Work instructions
Once the pictures are removed, restate the data below word for word.

╭─ Data under study

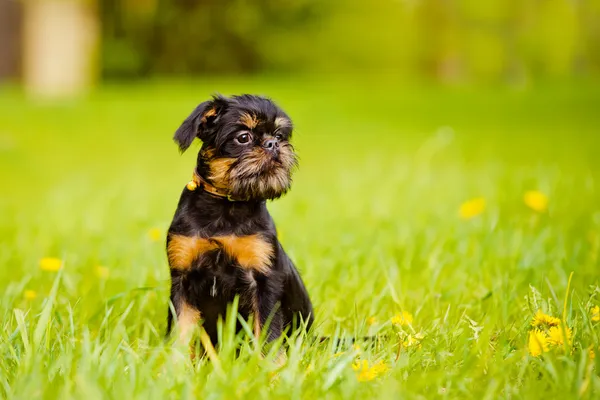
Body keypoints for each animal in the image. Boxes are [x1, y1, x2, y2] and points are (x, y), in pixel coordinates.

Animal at [165, 94, 314, 350]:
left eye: (279, 136)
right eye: (243, 137)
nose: (272, 144)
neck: (227, 205)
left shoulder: (263, 281)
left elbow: (268, 334)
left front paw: (270, 362)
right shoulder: (182, 280)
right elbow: (180, 332)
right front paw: (174, 360)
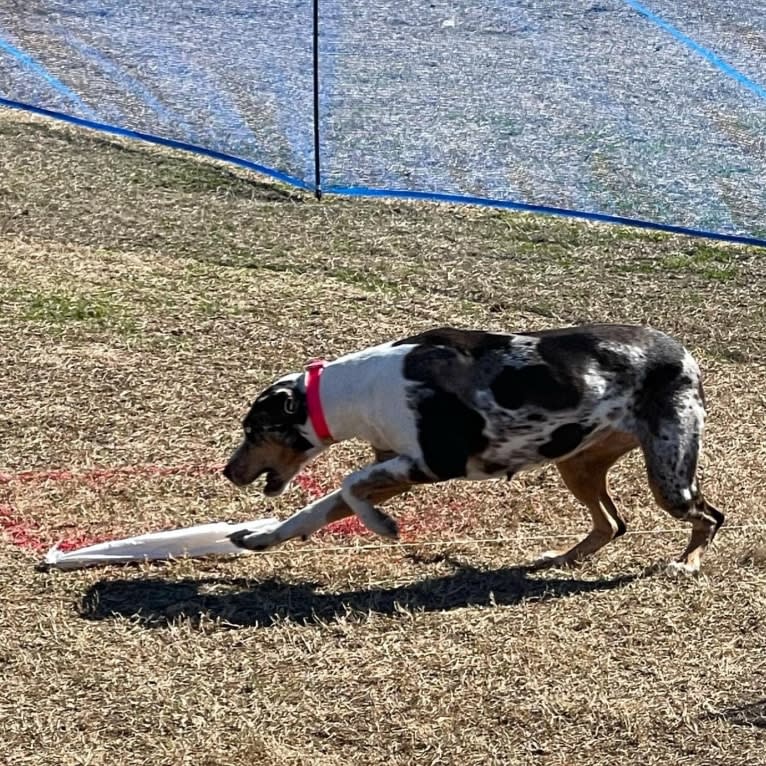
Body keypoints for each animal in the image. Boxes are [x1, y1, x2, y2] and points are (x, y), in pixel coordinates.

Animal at [222, 320, 728, 572]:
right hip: (577, 465)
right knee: (612, 524)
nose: (227, 472)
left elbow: (347, 484)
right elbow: (317, 508)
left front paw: (384, 527)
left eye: (253, 430)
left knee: (711, 516)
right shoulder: (396, 468)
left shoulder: (432, 464)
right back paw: (559, 558)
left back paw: (687, 565)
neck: (357, 391)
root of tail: (684, 353)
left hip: (669, 479)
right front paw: (261, 537)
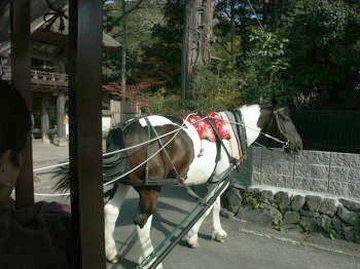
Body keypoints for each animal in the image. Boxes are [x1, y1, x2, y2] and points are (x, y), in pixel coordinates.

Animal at [57, 103, 304, 268]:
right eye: (286, 120)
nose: (300, 145)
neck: (232, 132)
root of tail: (125, 128)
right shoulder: (219, 181)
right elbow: (207, 208)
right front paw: (193, 236)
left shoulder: (214, 181)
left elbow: (212, 206)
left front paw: (216, 233)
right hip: (150, 188)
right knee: (142, 222)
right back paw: (150, 260)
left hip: (124, 181)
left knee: (110, 211)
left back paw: (111, 252)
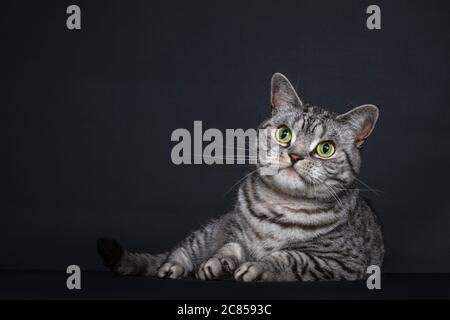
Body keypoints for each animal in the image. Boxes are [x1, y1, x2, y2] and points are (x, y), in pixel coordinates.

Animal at [97, 72, 384, 280]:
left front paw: (258, 267)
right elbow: (231, 246)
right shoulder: (233, 230)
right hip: (211, 230)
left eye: (326, 149)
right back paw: (172, 266)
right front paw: (219, 262)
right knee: (182, 249)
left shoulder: (342, 260)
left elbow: (290, 257)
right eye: (284, 134)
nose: (295, 156)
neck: (279, 209)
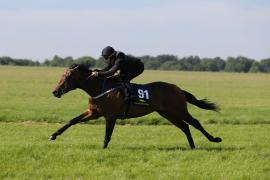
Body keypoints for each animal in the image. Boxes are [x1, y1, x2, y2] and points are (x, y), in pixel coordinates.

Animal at [50, 64, 221, 149]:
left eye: (67, 77)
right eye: (61, 76)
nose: (55, 91)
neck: (101, 88)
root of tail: (178, 89)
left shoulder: (110, 116)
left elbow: (107, 135)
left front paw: (103, 149)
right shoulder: (93, 112)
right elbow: (72, 121)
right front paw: (53, 135)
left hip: (178, 110)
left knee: (195, 123)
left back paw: (214, 139)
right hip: (167, 113)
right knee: (185, 127)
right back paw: (192, 146)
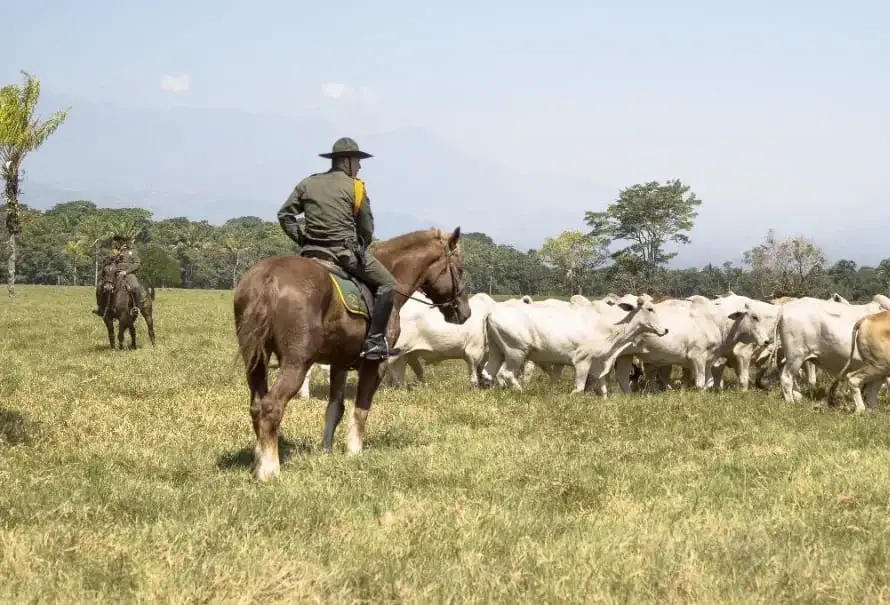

╰─

Expected output
Body keypoints for each animal in the image. Boxes are [x1, y1, x2, y2] and points are (x, y), in pixel coordinates.

Animal at [165, 94, 314, 350]:
left eye: (279, 136)
right eye: (243, 137)
nose: (272, 144)
neck: (227, 205)
left shoulder: (263, 281)
left elbow: (268, 334)
left front paw: (270, 362)
right shoulder: (182, 280)
right elbow: (180, 332)
right front paw: (174, 360)
Body keypoints for each animal in the image. Boxes are [x1, y1, x2, y2] and points are (x, y), in pixel coordinates.

Animal at [222, 320, 728, 572]:
right hip: (577, 465)
right knee: (612, 524)
nose: (227, 472)
left elbow: (347, 484)
right elbow: (317, 508)
left front paw: (384, 527)
left eye: (253, 430)
left knee: (711, 516)
right shoulder: (396, 468)
left shoulder: (432, 464)
right back paw: (559, 558)
left back paw: (687, 565)
neck: (357, 391)
root of tail: (684, 353)
left hip: (669, 479)
right front paw: (261, 537)
Body keypoints for each animal in the image. Boxes are [x1, y1, x2, y2] and points are (x, y), in pixel coordinates.

Animal at [57, 103, 304, 268]:
right eye: (286, 120)
nose: (300, 145)
neck: (232, 132)
root of tail: (125, 128)
right shoulder: (219, 181)
right elbow: (207, 208)
right front paw: (193, 236)
left shoulder: (214, 181)
left elbow: (212, 206)
left front paw: (216, 233)
right hip: (150, 188)
right knee: (142, 222)
right back paw: (150, 260)
left hip: (124, 181)
left knee: (110, 211)
left back paw: (111, 252)
Body keypoints for each animal in the image. Boxes are [x1, y1, x2, y2] and points are (x, y), in pixel coordinates.

Animal at [97, 72, 384, 280]:
left front paw: (258, 267)
right elbow: (231, 246)
right shoulder: (233, 230)
right hip: (211, 230)
left eye: (326, 149)
right back paw: (172, 266)
right front paw: (219, 262)
right knee: (182, 249)
left shoulder: (342, 260)
left elbow: (290, 257)
right eye: (284, 134)
nose: (295, 156)
neck: (279, 209)
Body keypoints for each animal in the image. Boxes are [x1, y1, x2, y2] and points are (x, y), in pixel coordinates.

Animal at [50, 64, 221, 149]:
left eye: (67, 77)
right eye: (61, 76)
nose: (55, 91)
neck: (101, 88)
root of tail: (178, 89)
left shoulder: (110, 116)
left elbow: (107, 135)
left front paw: (103, 149)
right shoulder: (93, 112)
right elbow: (72, 121)
right front paw: (53, 135)
left hip: (178, 110)
left knee: (195, 123)
left back paw: (214, 139)
right hip: (167, 113)
right knee: (185, 127)
right back paw: (192, 146)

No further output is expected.